Наступила могильная тишина, и чуть позже тоскливый голос бабушки:
- Роза, продолжи сказку.
Еще прошло некоторое время, прежде чем она начала говорить. И начала она вяло, тягуче, так что мальчик не выдержал, перебивая ее, сам продолжил. А потом они заговорили все, будто бы соревнуясь и заглушая друг друга в споре, предлагая разные варианты и все более и более возбуждаясь, с шепота со страстью переходя на крик.
Я все это слышал, и ничего не мог понять, ничего не мог запомнить, и мне даже показалось: может, от ужаса войны они все разом умом тронулись. И эта мысль все больше и больше овладевала мной, навевая жуть, пока после продолжительных разногласий не стала превалировать сюжетная линия бабушки. И тогда я ощутил некоторую канву, даже понял роль и имена некоторых персонажей, и незаметно сам так поддался интриге сказки, так вслушался, затаив дыхание, что когда бабушка замолчала, я чуть не выдал: "а дальше что?" Но меня опередил шепот Розы:
- Заснул.
Я услышал как заскрипела кровать.
- Вот так ему будет свободнее, - возились они.
Потом застыли, но по их учащенному дыханию я чувствовал, что обе женщины не спали, и будто отгадывая мою мысль, Роза сказала:
- А правильно ли мы повели сюжет? Поймет ли он нас?
- С одной стороны, дети нас не часто понимают, да и как нашу жестокость понять. А с другой, наш мальчик уже столько повидал…
- Да-а, - с тяжелым вздохом.
- И не простой он ребенок.
- Не простой… Поболее нас понимает, да понять не может.
После этого они долго молчали, и вновь заговорила Роза:
- Анастасия Тихоновна, как вы думаете, завтра зарплату дадут?
- Не дадут, снова в долг возьмем. Ему обувку… да все купить надо. И елку достать, как обещали, на Новый год.
Больше ни слова не сказали, и не знаю, заснули они или нет. А я хоть и был чертовски разбит, но заснуть никак не мог, ведь это здесь давно ночь и вроде тишина, а для меня, москвича, девять-десять часов вечера - самый разгар жизни.

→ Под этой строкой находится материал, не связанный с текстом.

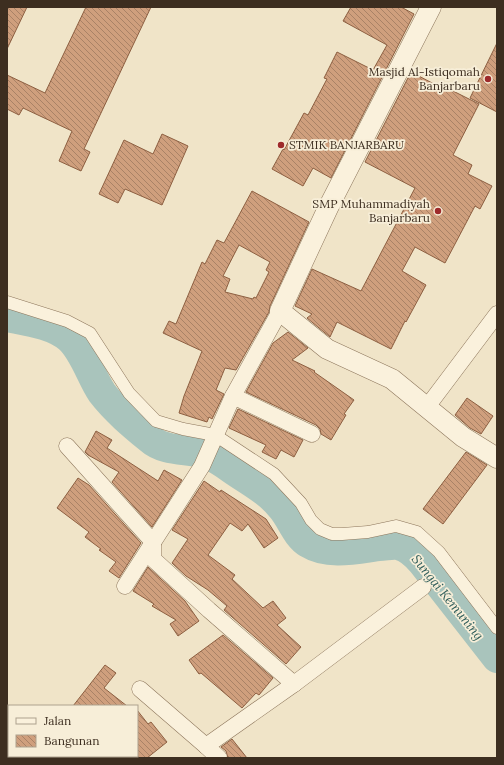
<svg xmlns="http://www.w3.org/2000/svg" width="504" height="765" viewBox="0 0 504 765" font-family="Lora,serif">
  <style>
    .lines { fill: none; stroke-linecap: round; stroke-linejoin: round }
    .river { stroke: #a9c4bc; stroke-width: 30 }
    .building { fill: url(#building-back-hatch); stroke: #8d5f41; fill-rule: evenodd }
    .pedestrian-casing { stroke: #8d765c; stroke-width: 13 }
    .minor-casing { stroke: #8d765c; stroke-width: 17 }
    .tertiary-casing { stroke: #8d765c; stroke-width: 21 }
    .pedestrian { stroke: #faf1dc; stroke-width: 12 }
    .minor { stroke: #faf1dc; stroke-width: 16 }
    .tertiary { stroke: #faf1dc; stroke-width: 20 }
    .poi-dot { fill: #9e2a2b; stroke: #f7eed8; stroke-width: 1.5 }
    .labels { text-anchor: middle; stroke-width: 3.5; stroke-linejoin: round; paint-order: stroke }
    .poi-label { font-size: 12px; fill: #3d2e20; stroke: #f7eed8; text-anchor: end }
    .water-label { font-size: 13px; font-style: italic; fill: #2f5d5a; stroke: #f7eed8 }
  </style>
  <defs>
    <pattern id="building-back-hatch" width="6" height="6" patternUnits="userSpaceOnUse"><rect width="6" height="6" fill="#cf9f7d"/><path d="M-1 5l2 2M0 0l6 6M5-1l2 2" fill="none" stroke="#a98266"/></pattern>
  </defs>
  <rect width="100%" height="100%" fill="#f0e4c8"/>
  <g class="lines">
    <!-- river -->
    <path class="river" d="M 7,317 C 27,321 53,324 69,338 C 84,351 91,377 102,393 C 115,410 133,425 150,439 C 167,454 194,447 213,457 C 222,462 230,468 239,474 C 254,484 270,493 281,507 C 291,518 296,536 308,543 C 329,556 357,549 380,546 C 385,546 392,544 398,545 C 408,547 415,554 422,562 L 497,658"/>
  </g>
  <!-- building -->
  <g class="building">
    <path d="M 7,7 L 27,7 L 7,49 Z"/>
    <path d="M 86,7 L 151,7 L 84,149 L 90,152 L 81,171 L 59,161 L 72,131 L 23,108 L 19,115 L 7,109 L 7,75 L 45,93 Z"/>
    <path d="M 351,7 L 401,7 L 414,14 L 331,178 L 313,168 L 303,186 L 272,169 L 283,149 L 284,150 L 304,113 L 308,115 L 327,79 L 324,78 L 337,52 L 373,70 L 387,45 L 343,21 Z"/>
    <path d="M 497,43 L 497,112 L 470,98 Z"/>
    <path d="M 411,72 L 436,85 L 437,83 L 479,104 L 453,155 L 472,165 L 468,174 L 492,186 L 480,209 L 475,206 L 445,263 L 415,247 L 402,271 L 426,285 L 406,322 L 405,321 L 391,349 L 337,322 L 330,337 L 307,318 L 312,314 L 295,306 L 312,269 L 361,291 L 415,188 L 365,162 Z"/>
    <path d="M 162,134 L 188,146 L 162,205 L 125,189 L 118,203 L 99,194 L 124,140 L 153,154 Z"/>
    <path d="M 252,191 L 309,222 L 270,306 L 269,312 L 236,370 L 225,368 L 216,390 L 224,394 L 212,419 L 209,417 L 207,422 L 179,413 L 184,396 L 202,351 L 163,333 L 169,321 L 176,324 L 202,262 L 205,264 L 217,240 L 224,243 ZM 239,245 L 270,262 L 266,270 L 269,272 L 256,298 L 254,297 L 253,299 L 225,292 L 230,279 L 223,276 Z"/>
    <path d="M 288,332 L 308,348 L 292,360 L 315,371 L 314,372 L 354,400 L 344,414 L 346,415 L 331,440 L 321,434 L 320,429 L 316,425 L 246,392 L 273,343 Z"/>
    <path d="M 467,398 L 493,416 L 481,434 L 470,428 L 455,415 Z"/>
    <path d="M 238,409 L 303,440 L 294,457 L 281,450 L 276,459 L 262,452 L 266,445 L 229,428 Z"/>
    <path d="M 96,431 L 112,440 L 107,448 L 158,481 L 164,470 L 182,480 L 152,527 L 112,482 L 119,472 L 88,455 L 85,452 Z"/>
    <path d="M 466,452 L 487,465 L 443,524 L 423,509 Z"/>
    <path d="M 78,478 L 89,485 L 141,543 L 119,578 L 109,571 L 116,562 L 99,550 L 101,549 L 85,537 L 89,532 L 57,508 Z"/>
    <path d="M 204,481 L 220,492 L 221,490 L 266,519 L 278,538 L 264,548 L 248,524 L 242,531 L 230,523 L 208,555 L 235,575 L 232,579 L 263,608 L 273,601 L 286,618 L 277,625 L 301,647 L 286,664 L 224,610 L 227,606 L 208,590 L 186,576 L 172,563 L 188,539 L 172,530 Z"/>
    <path d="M 148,567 L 185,601 L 199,621 L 178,636 L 170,624 L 176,620 L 152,606 L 154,604 L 133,591 Z"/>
    <path d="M 223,635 L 273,678 L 259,695 L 256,693 L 242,708 L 201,673 L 199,674 L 189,660 Z"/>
    <path d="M 105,665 L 116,673 L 104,688 L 127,706 L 73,706 Z"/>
    <path d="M 137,710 L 148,724 L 151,722 L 167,742 L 147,758 L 137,758 Z"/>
    <path d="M 232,739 L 247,758 L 228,758 L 226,751 L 221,747 Z"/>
  </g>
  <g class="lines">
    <defs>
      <path id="pedestrian" d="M 7,302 L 67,321 L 90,333 L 129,393 L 156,421 L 183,429 L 215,435 L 274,474 L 301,503 L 311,520 L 320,529 L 332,534 L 342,534 L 368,532 L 396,526 L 417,532 L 439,552 L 497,628"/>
      <g id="minor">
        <path d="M 233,396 L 312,434"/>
        <path d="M 427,407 L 497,314"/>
        <path d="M 67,446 L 153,542 L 153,559 L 209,610 L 294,684 L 206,746 L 140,689"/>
        <path d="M 125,586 L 202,466 L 233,396 L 280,311"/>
        <path d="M 294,684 L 423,587"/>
        <path d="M 206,746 L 219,758"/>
      </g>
      <path id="tertiary" d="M 431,7 L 328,208 L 280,311 L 327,349 L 392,379 L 463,437 L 497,458"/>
    </defs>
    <!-- pedestrian casing -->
    <use href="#pedestrian" class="pedestrian-casing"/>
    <!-- minor casing -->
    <use href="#minor" class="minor-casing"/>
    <!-- tertiary casing -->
    <use href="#tertiary" class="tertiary-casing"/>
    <!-- pedestrian -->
    <use href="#pedestrian" class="pedestrian"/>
    <!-- minor -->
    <use href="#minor" class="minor"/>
    <!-- tertiary -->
    <use href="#tertiary" class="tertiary"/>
  </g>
  <!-- markers -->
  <g class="poi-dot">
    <circle cx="488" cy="79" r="4"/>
    <circle cx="281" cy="145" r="4"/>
    <circle cx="438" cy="211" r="4"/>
  </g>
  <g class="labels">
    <!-- poi labels -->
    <g class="poi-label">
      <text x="480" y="76">Masjid Al-Istiqomah<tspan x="480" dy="14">Banjarbaru</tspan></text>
      <text x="289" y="149" text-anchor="start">STMIK BANJARBARU</text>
      <text x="430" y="208">SMP Muhammadiyah<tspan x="430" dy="14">Banjarbaru</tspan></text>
    </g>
    <!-- water labels -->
    <g class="water-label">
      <text transform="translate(448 597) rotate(51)" y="5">Sungai Kemuning</text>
    </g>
  </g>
  <!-- border -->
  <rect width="504" height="765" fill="none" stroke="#3d2e20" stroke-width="16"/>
  <!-- legend -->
  <rect x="8" y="705" width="130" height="52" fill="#f7eed8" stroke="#ada18e"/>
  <rect x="16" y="718" width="20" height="6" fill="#faf1dc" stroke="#ada18e"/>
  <text x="44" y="725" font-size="12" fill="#3d2e20">Jalan</text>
  <rect x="16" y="735" width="20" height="12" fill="url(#building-back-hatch)" stroke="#ada18e"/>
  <text x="44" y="745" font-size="12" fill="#3d2e20">Bangunan</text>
</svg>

Наверное, еще час я лежал, боясь шевельнуться, и уже, наконец-то успокоившись, стал забываться во сне, как прямо под нами, видимо, из подворотни раздался сухой щелчок. И не то чтобы выстрел, а вроде пугача или образнее - старого пистолета. На этот "пустобрех" никто не ответил, никто не поддержал. Тогда, минут через пять-десять раздались три щелчка и задорный воинственный религиозный клич.

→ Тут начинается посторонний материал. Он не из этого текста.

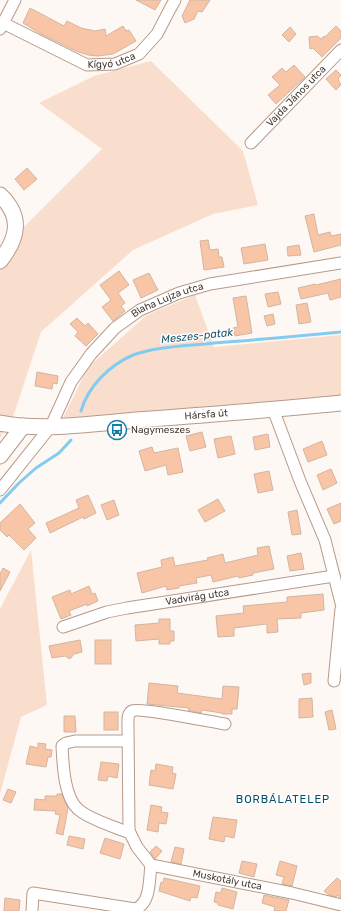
<svg xmlns="http://www.w3.org/2000/svg" width="341" height="911" viewBox="0 0 341 911" font-family="Rubik,sans-serif">
<rect width="100%" height="100%" fill="#fef8f4"/>
<g fill="#fadecd">
<path d="M151 61 243 151 258 205 213 214 133 250 41 332 14 414 0 438V251L102 149 39 103 94 76Z"/>
<path d="M195 295 214 347 341 335V404L63 418 88 367 147 315Z"/>
<path d="M31 550 47 705 21 717 0 794V609Z"/>
</g>
<g fill="none" stroke-linecap="round" stroke-linejoin="round">
<g stroke="#83ccf0" stroke-width="3">
<path d="M81 411C88 386 110 365 133 355 157 346 189 346 214 343 256 340 299 336 341 332"/>
<path d="M0 503 19 483 36 468 59 453 71 440"/>
</g>
</g>
<g fill="#f8c6a6" stroke="#d2b5a2">
<path d="M136 0H161L155 10Z"/>
<path d="M190 0H210L202 12 198 11 194 19 185 23 182 16Z"/>
<path d="M30 8 64 26 67 21 81 28 95 31 105 29 106 36 123 26 126 31 129 30 136 41 113 54 98 56 88 55 76 51 41 34 23 23Z"/>
<path d="M336 26 341 31V38L322 57 313 48 310 49 309 37 317 36 321 39 324 36 325 37Z"/>
<path d="M290 27 296 34 289 42 282 35Z"/>
<path d="M294 65 305 77 276 104 268 95 280 85 272 77 282 68 286 72Z"/>
<path d="M336 70 341 75 338 79 341 85 336 90 326 79Z"/>
<path d="M27 168 37 179 24 190 15 179Z"/>
<path d="M314 214 318 235 330 232 331 236 341 234V245L314 252 305 216Z"/>
<path d="M208 240 210 250 218 249 219 257H222L224 267 204 270 200 241Z"/>
<path d="M265 244 268 260 244 264 241 248Z"/>
<path d="M299 245 301 255 288 256 287 247Z"/>
<path d="M119 271 129 285 118 293 125 303 121 306 125 311 113 321 102 307 111 300 100 285Z"/>
<path d="M149 273 158 290 141 298 133 280Z"/>
<path d="M341 279V297L330 300 328 293 301 299 298 288 315 284 316 285Z"/>
<path d="M278 292 281 304 268 307 265 294Z"/>
<path d="M246 296 252 333 235 336 233 328 238 327 233 298Z"/>
<path d="M307 303 311 322 299 324 296 305Z"/>
<path d="M273 314 275 324 267 326 264 316Z"/>
<path d="M77 318 85 326 88 323 98 334 86 346 75 336 78 332 70 324Z"/>
<path d="M37 372 58 376 57 384 53 383 52 389 35 386Z"/>
<path d="M202 432 206 447 190 451 186 436Z"/>
<path d="M268 434 270 447 255 450 253 437Z"/>
<path d="M231 436 235 454 218 458 214 439Z"/>
<path d="M322 441 327 455 308 462 303 449Z"/>
<path d="M152 447 154 453 178 448 183 472 168 475 166 465 145 471 139 451Z"/>
<path d="M331 469 337 483 323 490 317 475Z"/>
<path d="M269 471 273 490 258 493 254 474Z"/>
<path d="M88 495 96 513 84 519 83 517 50 533 46 523 79 508 76 500Z"/>
<path d="M218 499 225 511 205 522 198 510Z"/>
<path d="M114 500 119 515 107 520 101 505Z"/>
<path d="M341 503V521L334 524 327 509Z"/>
<path d="M20 504 35 523 28 529 36 538 24 550 9 535 7 537 0 530V523Z"/>
<path d="M297 510 301 534 292 535 288 512Z"/>
<path d="M269 546 274 569 253 573V575L239 578 238 576 213 582 211 575 196 578 197 583 179 586V588L167 590 166 586 142 593 137 573 162 567 161 560 173 557 175 566 208 560 207 558 223 554 225 563 258 555 257 548Z"/>
<path d="M301 553 304 569 290 571 287 556Z"/>
<path d="M3 568 10 572 0 591V574Z"/>
<path d="M89 586 92 594 95 593 98 601 87 606V604L69 611 71 615 61 619 52 597 70 590 71 594Z"/>
<path d="M323 594 324 610 301 613V618L277 619 278 632 267 633V624L234 628V636L218 637 216 616 244 613 243 606 287 602V597Z"/>
<path d="M159 619H170V631H174V641H170V644H159V639L136 641 135 625 159 623Z"/>
<path d="M80 640 82 652 74 654 70 659 65 656 52 658 49 646Z"/>
<rect x="95" y="640" width="16" height="24"/>
<path d="M311 673V683L304 685 302 674Z"/>
<path d="M149 683 178 686 177 693 222 699 223 686 239 687 237 709H232V714H222V713L202 710 201 713 188 710 189 708 147 704Z"/>
<path d="M312 698 313 717 299 718V699Z"/>
<path d="M332 710 336 729 329 730 325 712Z"/>
<rect x="104" y="712" width="14" height="18"/>
<path d="M64 716H75L76 732H64Z"/>
<path d="M38 743 46 744 45 749 52 750 51 757H48L46 767 26 764 30 746 38 748Z"/>
<path d="M101 762 119 764 117 778 108 776 107 781 98 780Z"/>
<path d="M156 764 173 767 172 773 176 774 173 789 149 785 151 770 155 771Z"/>
<path d="M8 789 16 792 11 803 3 800Z"/>
<path d="M57 794H62L68 808 63 835 56 833 60 815 55 814 56 811 34 810 35 799 45 800V796H57Z"/>
<path d="M151 805 162 807 161 812 168 813 166 824 159 823 158 832 147 830Z"/>
<path d="M213 817 237 820 234 838 225 836 224 842 209 839Z"/>
<path d="M69 836 85 839 83 849 67 845Z"/>
<path d="M105 838 124 844 120 859 100 853Z"/>
<path d="M156 846 162 851 155 859 150 852Z"/>
<path d="M175 847 184 849 181 864 171 862Z"/>
<path d="M242 861 257 864 254 877 239 873Z"/>
<path d="M280 861 297 866 292 886 282 884 284 877 276 875Z"/>
<path d="M164 878 200 886 197 898 191 897 190 901 159 891 161 882 163 883Z"/>
<path d="M337 878 341 881V898L337 895 336 897 329 895 324 891Z"/>
<path d="M222 888 237 892 233 909 218 905V903L214 902 216 892 221 893Z"/>
<path d="M264 895 289 900 286 911H274L275 907 262 903Z"/>
<path d="M5 898 20 900 19 911H4Z"/>
</g>
<g fill="none" stroke-linecap="round" stroke-linejoin="round">
<g stroke="#b69a89" stroke-width="13">
<g id="street">
<path id="s1" d="M3 23 87 65 115 64 139 54 157 34 170 9 175 0"/>
<path d="M0 29 15 0"/>
<path id="s2" d="M251 143 341 50"/>
<path d="M273 409 300 481 325 540 341 603"/>
<path id="s3" d="M0 490 51 426 71 382 91 354 115 328 140 310 179 293 210 284 341 263"/>
<path id="s4" d="M63 627 107 612 127 608 334 576"/>
<path d="M334 681 341 609"/>
<path id="s5" d="M225 724C212 722 139 707 132 711 127 714 128 721 128 725L129 831 137 847 151 865 292 893 341 905"/>
<path d="M128 741H75L66 743 62 746C63 765 64 798 79 810 91 820 115 827 130 833"/>
<path d="M32 911 33 893 135 909C151 904 149 879 151 865"/>
</g>
</g>
<g stroke="#b69a89" stroke-width="17">
<g id="secondary">
<path d="M0 195C23 217 18 238 0 261"/>
<path id="s6" d="M0 423C41 431 94 424 136 420 204 415 273 410 341 403"/>
<path d="M0 456 23 426"/>
</g>
</g>
<use href="#street" stroke="#fff" stroke-width="11"/>
<use href="#secondary" stroke="#fff" stroke-width="15"/>
</g>
<defs>
<g id="bus-ring" transform="scale(1)"><circle r="9.5" fill="#fff" stroke="#117fa7" stroke-width="1.5"/><path d="M-5-6H5V4H4V6H2V4H-2V6H-4V4H-5ZM-3.5-4V0h7V-4ZM-3.5 1.2v1.5H-2V1.2ZM2 1.2v1.5H3.5V1.2Z" fill="#117fa7"/></g>
</defs>
<g fill-rule="evenodd">
<use href="#bus-ring" x="117" y="430"/>
</g>
<g text-anchor="middle" dominant-baseline="central" stroke-width="3" stroke-linejoin="round" paint-order="stroke">
<g font-size="10" fill="#453a32" stroke="#fff">
<text stroke="none"><textPath href="#s1" startOffset="119">Kígyó utca</textPath></text>
<text stroke="none"><textPath href="#s2" startOffset="65">Vajda János utca</textPath></text>
<text stroke="none"><textPath href="#s3" startOffset="260">Blaha Lujza utca</textPath></text>
<text stroke="none"><textPath href="#s6" startOffset="207">Hársfa út</textPath></text>
<text stroke="none"><textPath href="#s4" startOffset="138">Vadvirág utca</textPath></text>
<text stroke="none"><textPath href="#s5" startOffset="334">Muskotály utca</textPath></text>
</g>
<g font-size="10" fill="#453a32" stroke="#fff" text-anchor="start">
<text x="131" y="430">Nagymeszes</text>
</g>
<g font-size="11" font-style="italic" fill="#1d5770" stroke="#fff">
<text transform="translate(197 336) rotate(-6)">Meszes-patak</text>
</g>
<g font-size="11" letter-spacing="1" fill="#05516d" stroke="#fff">
<text x="283" y="799">BORBÁLATELEP</text>
</g>
</g>
</svg>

На эту провокацию ответили, и не просто так, а всей силой стрелкового оружия, что имелось в арсенале блок-поста.
- Опять стлеляют, - недовольный голос мальчика, - опять никто не прилетит.
- Спи, спи, все будет хорошо. Это не в нас, - старчески-блеклым шепотом.

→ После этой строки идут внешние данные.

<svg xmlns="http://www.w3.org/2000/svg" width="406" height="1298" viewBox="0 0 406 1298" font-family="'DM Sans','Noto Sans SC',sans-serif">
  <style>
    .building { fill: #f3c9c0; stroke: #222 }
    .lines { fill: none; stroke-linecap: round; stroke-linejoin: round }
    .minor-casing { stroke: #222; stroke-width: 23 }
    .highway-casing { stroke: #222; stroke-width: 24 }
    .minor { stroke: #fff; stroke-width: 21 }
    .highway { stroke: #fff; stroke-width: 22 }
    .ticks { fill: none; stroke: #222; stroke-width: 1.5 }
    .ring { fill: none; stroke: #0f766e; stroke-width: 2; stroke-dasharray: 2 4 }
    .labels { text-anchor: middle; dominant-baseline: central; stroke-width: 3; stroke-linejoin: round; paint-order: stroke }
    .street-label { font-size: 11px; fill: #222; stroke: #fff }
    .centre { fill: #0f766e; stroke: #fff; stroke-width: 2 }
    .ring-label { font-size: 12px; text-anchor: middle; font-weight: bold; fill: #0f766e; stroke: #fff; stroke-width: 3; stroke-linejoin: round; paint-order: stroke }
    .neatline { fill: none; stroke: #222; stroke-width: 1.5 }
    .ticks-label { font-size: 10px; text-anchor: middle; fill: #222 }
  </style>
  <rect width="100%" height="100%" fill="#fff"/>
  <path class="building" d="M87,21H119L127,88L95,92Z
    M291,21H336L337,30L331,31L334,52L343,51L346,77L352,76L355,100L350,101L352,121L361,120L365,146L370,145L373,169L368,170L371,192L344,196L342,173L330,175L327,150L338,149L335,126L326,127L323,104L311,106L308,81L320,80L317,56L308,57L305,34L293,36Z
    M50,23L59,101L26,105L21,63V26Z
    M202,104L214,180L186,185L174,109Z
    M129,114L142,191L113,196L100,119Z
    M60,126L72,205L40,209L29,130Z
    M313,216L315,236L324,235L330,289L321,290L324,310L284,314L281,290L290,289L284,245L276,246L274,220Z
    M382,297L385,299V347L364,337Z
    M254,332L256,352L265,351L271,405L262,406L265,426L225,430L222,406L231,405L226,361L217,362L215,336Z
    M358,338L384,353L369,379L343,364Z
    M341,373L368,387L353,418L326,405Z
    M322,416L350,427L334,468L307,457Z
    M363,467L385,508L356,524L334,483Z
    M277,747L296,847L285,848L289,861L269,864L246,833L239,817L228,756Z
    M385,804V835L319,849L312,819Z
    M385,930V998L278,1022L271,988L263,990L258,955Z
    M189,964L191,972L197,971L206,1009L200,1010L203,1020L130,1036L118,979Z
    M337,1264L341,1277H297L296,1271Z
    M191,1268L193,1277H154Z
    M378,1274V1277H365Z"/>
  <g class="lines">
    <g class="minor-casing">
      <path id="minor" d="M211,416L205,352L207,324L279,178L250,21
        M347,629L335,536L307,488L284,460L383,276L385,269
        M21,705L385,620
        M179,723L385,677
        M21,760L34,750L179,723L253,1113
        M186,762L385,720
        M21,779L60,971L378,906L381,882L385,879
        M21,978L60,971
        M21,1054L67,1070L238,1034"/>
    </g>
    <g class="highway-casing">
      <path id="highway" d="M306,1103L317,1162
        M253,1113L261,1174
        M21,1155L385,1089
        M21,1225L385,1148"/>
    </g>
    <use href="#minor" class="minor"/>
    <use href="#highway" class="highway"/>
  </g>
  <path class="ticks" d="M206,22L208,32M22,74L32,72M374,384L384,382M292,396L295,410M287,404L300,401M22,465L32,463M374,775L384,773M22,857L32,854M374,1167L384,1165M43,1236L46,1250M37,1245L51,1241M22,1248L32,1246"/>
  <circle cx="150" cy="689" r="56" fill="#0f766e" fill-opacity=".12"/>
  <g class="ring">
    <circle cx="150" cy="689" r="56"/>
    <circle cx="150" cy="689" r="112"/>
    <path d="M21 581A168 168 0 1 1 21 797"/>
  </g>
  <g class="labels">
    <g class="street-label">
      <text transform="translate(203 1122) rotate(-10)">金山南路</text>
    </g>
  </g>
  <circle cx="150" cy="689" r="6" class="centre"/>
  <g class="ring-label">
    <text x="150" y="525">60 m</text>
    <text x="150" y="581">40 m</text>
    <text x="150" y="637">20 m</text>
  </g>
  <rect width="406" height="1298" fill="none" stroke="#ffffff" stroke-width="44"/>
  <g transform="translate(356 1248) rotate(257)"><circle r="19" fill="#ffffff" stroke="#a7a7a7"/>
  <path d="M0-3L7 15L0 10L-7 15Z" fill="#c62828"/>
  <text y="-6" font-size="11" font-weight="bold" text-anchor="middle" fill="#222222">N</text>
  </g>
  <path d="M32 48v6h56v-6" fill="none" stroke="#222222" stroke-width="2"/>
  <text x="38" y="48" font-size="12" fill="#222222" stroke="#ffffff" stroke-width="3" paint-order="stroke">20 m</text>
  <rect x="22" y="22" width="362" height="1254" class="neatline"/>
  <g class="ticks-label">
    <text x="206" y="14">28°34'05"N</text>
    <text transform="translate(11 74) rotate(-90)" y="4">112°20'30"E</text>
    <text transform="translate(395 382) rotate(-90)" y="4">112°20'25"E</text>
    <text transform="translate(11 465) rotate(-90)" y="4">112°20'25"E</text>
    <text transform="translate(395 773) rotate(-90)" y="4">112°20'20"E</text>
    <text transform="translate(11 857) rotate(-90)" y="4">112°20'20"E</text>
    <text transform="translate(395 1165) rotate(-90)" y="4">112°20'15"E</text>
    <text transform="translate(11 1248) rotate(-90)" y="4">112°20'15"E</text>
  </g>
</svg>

Вскоре стрельба прекратилась, да, оказалось, ненадолго.
Вновь под окном возглас, вновь этот ржавый выстрел и оглушительный ответ. И эта стрельба продолжалась до тех пор, пока ее не стал заглушать мощнейший рокот артиллерии, будто сошлись под Грозным две великие армады.
- Как обычно, ровно в одиннадцать, - услышал я голос бабушки.
- Все, - поддержала ее Роза, - до полуночи не угомонятся.
- Лишь бы по центру не стреляли.
- Сюда не будут, блок-пост рядом.
- Хоть одна от них польза… Спи, спи, золотой, спи. Все будет хорошо. Спи, - и еле слышимое чмоканье.
Мне казалось, что от этого то возрастающего, то угасающего гула, от содроганий всех стен и хлопков клеенки на окне я никогда не то что не засну, а просто сойду с ума, и хотел вскочить, бежать, бежать хоть куда, желательно в подвал, в укрытие, чтобы никого и ничего не слышать, и главное, чтобы меня никто не мог достать ни пулей, ни авиабомбой.
Но я был гость, и слыл мужчиной, и скрежеща зубами, скрючившись в клубок, я больше чем канонаду слышал обеспокоенный ритм своего испуганного сердца. Однако жизнь неумолима, и какой бы суровой ни была реальность, а организм берет свое, и я не помню, как это случилось, но я, видимо, заснул… и что я вижу?! Шарик! Да, такой большой ярко-красный, красивый шарик. И парит он, взлетая ввысь, в лучезарные голубые просторы бескрайнего неба, пытаясь от ужаса людей бежать. А в него с земли все стреляют, и не только из пушки и автоматов, но и из луков и просто камни летят.
- Неужели?! Неужели попадут?! - сжимается мое сердце, мне очень плохо, невыносимо… И вдруг попали!… И такой ужасающий взрыв, что меня просто скинуло с дивана, а в руках у меня мальчик, он, полусонный, весь дрожит, и сам я дрожу, сердце колотится, ничего не могу понять в смятении.
Тут загорелась керосинка, я осознал, где я. Женщины забрали у меня мальчика, уложили на кровать. А я все так и сидел на холодном, дощатом полу.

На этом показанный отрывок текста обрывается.